VOLUME 30, NUMBER 4 THURSDAY, SEPTEMBER 17, 1998 
ReporterTop_Stories 

Ellison: making the future happen
Everything's online in this pioneering professor's courses

By RON CHURCHILL
Reporter Staff



ohn Ellison saw the future coming, and he's making it happen.

The associate professor in the School of Information and Library Studies is a pioneer in UB's distance learning program, and there's no question that he's keeping the pace with modern technology.

Ellison currently is teaching all of his courses over the Internet. And he's not just teaching. From registration, to class discussion, to final exams, to course evaluations: it's all online. And students from as far away as Germany, Italy and Poland have caught onto Ellison's niche.

Ellison runs his courses starting at a single Internet page located on the UB system. It looks like a regular home page, but "Everything goes out of that. From that, students can go to the Web chat, to the Web bulletin board, they can access the courses. Everything is online: 100 percent."

There are links for registration, links to online resources and countless other options.

UB first began the distance learning program when the university developed its first special classroom in the early 1990s. Using state-of-the-art technology, lectures could be delivered to students from UB at two separate locations, both about 100 miles from campus.

Students could be seen by the professor, the students could see their classmates in the classroom with the professor.

But the current technology wave began when Ellison, who earned his doctorate at Ohio State University and has been a faculty member at UB since 1971, was asked to chair a Distance Learning Committee in the Fall 1995 semester. One of the purposes was to explore the methods and problems associated with distance learning.

A few months later, on the first day of class in the Spring 1996 semester, Ellison offered students in his Academic and Research Libraries class the option of taking the course over the Internet via a listserv-a type of exclusive cyberspace discussion group-or coming to campus.

He was ready and willing to teach the class on campus, but "the second day of the course when I entered the classroom, I was alone," Ellison said. All 24 students had elected to use the Internet method. It was the first distance learning course at UB that did not require students and teachers to be in the same place at a specific time. Thus, the first asynchronous Internet course was launched at UB," Ellison said.

When Ellison joined the Distance Learning Committee in 1995, "They raised all types of questions, but nobody was doing anything. So I felt like I had to do something so I could answer the questions."

"You can't find the answers sitting in your office, scratching your head," Ellison said. "You can't just answer questions in a vacuum without trying it yourself. So I tried it.

"At that time, the department hadn't even issued me a computer. I did everything from my home."

Nearly three years later, Ellison is teaching his library-sciences courses, and even a UB 101 class, over the Internet. Some of his approximately 75 students who want to study the management, marketing and public-relations aspects of library science, come from California, Illinois and Alaska. Those students pay regular, out-of-state tuition. "I've only had one student who never finished a course-out of several hundred," he noted.
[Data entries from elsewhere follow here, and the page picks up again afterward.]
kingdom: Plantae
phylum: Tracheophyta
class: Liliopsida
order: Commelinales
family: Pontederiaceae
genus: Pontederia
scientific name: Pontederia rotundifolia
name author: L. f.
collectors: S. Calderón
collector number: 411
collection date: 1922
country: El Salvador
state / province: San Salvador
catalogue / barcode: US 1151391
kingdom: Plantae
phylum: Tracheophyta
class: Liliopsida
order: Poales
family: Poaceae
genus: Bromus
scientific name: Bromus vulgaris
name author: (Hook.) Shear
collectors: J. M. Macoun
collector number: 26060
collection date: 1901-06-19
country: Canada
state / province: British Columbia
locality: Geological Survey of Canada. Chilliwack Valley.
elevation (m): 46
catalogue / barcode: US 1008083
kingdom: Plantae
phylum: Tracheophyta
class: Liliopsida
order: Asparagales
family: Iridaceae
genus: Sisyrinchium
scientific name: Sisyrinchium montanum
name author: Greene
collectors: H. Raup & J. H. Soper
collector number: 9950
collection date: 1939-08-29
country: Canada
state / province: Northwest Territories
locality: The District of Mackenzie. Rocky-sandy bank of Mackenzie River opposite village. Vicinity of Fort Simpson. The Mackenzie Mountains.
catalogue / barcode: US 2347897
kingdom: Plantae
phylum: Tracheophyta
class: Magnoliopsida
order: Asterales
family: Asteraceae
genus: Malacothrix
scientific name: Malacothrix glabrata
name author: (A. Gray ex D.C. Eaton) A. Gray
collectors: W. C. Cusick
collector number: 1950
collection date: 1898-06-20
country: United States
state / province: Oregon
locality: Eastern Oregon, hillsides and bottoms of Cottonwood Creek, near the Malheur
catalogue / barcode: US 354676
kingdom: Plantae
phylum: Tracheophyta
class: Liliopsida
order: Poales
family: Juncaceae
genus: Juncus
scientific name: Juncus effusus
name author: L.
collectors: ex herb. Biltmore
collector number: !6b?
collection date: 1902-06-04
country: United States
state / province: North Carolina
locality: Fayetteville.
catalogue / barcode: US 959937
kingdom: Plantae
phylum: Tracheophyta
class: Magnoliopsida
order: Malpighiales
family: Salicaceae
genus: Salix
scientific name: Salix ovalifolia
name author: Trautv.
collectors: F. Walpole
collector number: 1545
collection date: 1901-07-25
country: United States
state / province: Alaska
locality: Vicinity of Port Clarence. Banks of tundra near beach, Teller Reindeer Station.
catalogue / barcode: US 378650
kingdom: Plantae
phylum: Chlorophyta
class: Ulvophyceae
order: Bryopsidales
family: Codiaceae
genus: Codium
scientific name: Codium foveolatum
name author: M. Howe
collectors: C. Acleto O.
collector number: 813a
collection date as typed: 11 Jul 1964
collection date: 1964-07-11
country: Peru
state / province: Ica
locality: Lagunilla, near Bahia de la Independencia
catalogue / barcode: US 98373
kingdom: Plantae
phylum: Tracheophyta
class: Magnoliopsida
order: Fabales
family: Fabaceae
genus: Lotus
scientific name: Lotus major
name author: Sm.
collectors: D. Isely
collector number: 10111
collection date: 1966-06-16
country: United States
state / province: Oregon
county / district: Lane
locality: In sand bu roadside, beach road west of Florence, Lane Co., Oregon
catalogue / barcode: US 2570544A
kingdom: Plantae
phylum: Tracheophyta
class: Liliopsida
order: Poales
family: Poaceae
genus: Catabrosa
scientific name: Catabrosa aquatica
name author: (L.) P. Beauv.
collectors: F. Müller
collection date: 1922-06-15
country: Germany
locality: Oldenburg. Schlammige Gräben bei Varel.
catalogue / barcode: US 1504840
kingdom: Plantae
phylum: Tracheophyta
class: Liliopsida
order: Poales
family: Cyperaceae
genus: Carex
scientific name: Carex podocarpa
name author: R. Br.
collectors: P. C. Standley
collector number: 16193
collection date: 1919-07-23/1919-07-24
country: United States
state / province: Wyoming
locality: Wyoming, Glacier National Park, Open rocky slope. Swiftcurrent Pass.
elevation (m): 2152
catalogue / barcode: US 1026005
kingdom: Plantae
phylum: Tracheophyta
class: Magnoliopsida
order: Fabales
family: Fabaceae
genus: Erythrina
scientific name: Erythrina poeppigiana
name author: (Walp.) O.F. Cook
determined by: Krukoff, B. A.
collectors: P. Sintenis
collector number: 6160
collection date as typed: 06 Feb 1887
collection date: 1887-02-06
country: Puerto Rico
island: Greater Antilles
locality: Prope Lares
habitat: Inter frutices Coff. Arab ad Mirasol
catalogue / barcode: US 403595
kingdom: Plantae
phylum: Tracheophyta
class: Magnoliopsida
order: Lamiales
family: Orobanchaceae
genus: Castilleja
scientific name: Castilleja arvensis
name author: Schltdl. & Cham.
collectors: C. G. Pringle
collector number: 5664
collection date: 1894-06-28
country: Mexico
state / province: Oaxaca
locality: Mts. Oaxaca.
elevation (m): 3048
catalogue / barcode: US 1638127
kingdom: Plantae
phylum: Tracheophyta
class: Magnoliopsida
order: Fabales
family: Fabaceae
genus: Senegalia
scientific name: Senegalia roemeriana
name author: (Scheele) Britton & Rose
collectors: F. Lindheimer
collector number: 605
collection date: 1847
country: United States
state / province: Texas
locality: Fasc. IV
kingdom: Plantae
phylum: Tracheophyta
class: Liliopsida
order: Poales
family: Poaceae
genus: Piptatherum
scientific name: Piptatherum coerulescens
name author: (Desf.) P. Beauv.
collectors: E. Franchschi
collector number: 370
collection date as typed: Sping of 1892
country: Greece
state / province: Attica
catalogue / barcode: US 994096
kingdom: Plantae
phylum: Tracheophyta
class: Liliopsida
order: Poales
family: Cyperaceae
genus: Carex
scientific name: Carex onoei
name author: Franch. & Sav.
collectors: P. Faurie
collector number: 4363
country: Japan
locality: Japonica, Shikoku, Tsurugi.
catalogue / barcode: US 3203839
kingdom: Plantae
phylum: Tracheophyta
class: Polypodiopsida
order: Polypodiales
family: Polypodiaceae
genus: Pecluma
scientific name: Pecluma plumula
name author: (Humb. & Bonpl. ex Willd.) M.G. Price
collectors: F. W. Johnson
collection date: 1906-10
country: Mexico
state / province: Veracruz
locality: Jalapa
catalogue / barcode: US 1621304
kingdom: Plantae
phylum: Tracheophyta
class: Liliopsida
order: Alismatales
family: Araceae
Recently, Ellison has been transferring videotape-related to a library merchandising class-onto CD-ROMS "so the students can actually follow along" by watching the video clips on their home computers.

After his initial 1995 investigation, Ellison found that one of the problems with the specially equipped distance learning classrooms built by the university is that they require synchronization. The students, the professor and technological support staff have to be at specific places at specific times.

The "asynchronous" Internet method, despite its continuing challenges, is, in Ellison's opinion, the answer for distance learning. "If the students are working during the week... they're still involved in the class."

Additionally, even though Ellison is physically farther from the students because he teaches the classes from his home, he's noted that they "feel closer to me than to professors in classrooms.

"I am readily available. They put a message up and they get a response. They don't have wait for office hours," he said.

"The Internet is the answer," Ellison says. "The Internet can reach anybody, anywhere, at any time."

His method is far from easy. "I've had tremendous problems." For example, "You wake up in the morning and you have 923 messages. What the heck do you do with that?"

Also, "You have to type the lectures," complete with analogies and examples, he said. "That takes a tremendous amount of time, initially. And I'm still really in the initial stage.

"You have to really delineate what it is that you want. The preparation has to be detailed and complete.

"And testing and course evaluations-these are new things that have never been done." One of the solutions to "assure that the student is not using other resourses" during testing, Ellison said, is to "set a very rigid time-frame."

"If they don't have (the answers) in on time, they start losing points. That prevents them from looking things up or checking their notes or talking with other peop-le," he said.